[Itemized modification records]
==============================
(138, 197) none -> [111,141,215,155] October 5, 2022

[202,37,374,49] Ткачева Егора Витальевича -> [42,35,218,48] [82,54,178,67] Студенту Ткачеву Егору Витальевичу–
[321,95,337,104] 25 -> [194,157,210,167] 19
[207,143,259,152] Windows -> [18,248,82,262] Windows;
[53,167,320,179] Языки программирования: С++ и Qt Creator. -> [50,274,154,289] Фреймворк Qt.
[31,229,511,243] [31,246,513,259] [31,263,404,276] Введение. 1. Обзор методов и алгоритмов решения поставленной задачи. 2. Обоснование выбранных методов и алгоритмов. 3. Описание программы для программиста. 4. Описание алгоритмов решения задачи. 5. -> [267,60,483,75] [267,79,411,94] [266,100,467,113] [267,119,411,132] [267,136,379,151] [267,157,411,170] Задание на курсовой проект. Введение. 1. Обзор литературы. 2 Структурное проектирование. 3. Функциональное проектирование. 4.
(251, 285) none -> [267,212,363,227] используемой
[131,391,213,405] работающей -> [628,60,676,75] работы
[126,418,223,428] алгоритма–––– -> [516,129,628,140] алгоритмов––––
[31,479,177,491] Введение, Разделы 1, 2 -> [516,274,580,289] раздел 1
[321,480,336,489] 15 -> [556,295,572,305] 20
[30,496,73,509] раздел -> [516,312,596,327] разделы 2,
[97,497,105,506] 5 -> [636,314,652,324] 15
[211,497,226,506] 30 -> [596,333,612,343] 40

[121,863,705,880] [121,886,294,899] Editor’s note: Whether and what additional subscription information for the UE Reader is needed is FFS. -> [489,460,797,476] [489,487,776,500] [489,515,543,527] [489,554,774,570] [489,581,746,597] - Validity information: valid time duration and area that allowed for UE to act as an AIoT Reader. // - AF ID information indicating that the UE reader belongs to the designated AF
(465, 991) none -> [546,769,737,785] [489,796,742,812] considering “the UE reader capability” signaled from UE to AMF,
==============================
Your answer should consist of every entry, repeated exactly.

Your response:
(138, 197) none -> [111,141,215,155] October 5, 2022

[202,37,374,49] Ткачева Егора Витальевича -> [42,35,218,48] [82,54,178,67] Студенту Ткачеву Егору Витальевичу–
[321,95,337,104] 25 -> [194,157,210,167] 19
[207,143,259,152] Windows -> [18,248,82,262] Windows;
[53,167,320,179] Языки программирования: С++ и Qt Creator. -> [50,274,154,289] Фреймворк Qt.
[31,229,511,243] [31,246,513,259] [31,263,404,276] Введение. 1. Обзор методов и алгоритмов решения поставленной задачи. 2. Обоснование выбранных методов и алгоритмов. 3. Описание программы для программиста. 4. Описание алгоритмов решения задачи. 5. -> [267,60,483,75] [267,79,411,94] [266,100,467,113] [267,119,411,132] [267,136,379,151] [267,157,411,170] Задание на курсовой проект. Введение. 1. Обзор литературы. 2 Структурное проектирование. 3. Функциональное проектирование. 4.
(251, 285) none -> [267,212,363,227] используемой
[131,391,213,405] работающей -> [628,60,676,75] работы
[126,418,223,428] алгоритма–––– -> [516,129,628,140] алгоритмов––––
[31,479,177,491] Введение, Разделы 1, 2 -> [516,274,580,289] раздел 1
[321,480,336,489] 15 -> [556,295,572,305] 20
[30,496,73,509] раздел -> [516,312,596,327] разделы 2,
[97,497,105,506] 5 -> [636,314,652,324] 15
[211,497,226,506] 30 -> [596,333,612,343] 40

[121,863,705,880] [121,886,294,899] Editor’s note: Whether and what additional subscription information for the UE Reader is needed is FFS. -> [489,460,797,476] [489,487,776,500] [489,515,543,527] [489,554,774,570] [489,581,746,597] - Validity information: valid time duration and area that allowed for UE to act as an AIoT Reader. // - AF ID information indicating that the UE reader belongs to the designated AF
(465, 991) none -> [546,769,737,785] [489,796,742,812] considering “the UE reader capability” signaled from UE to AMF,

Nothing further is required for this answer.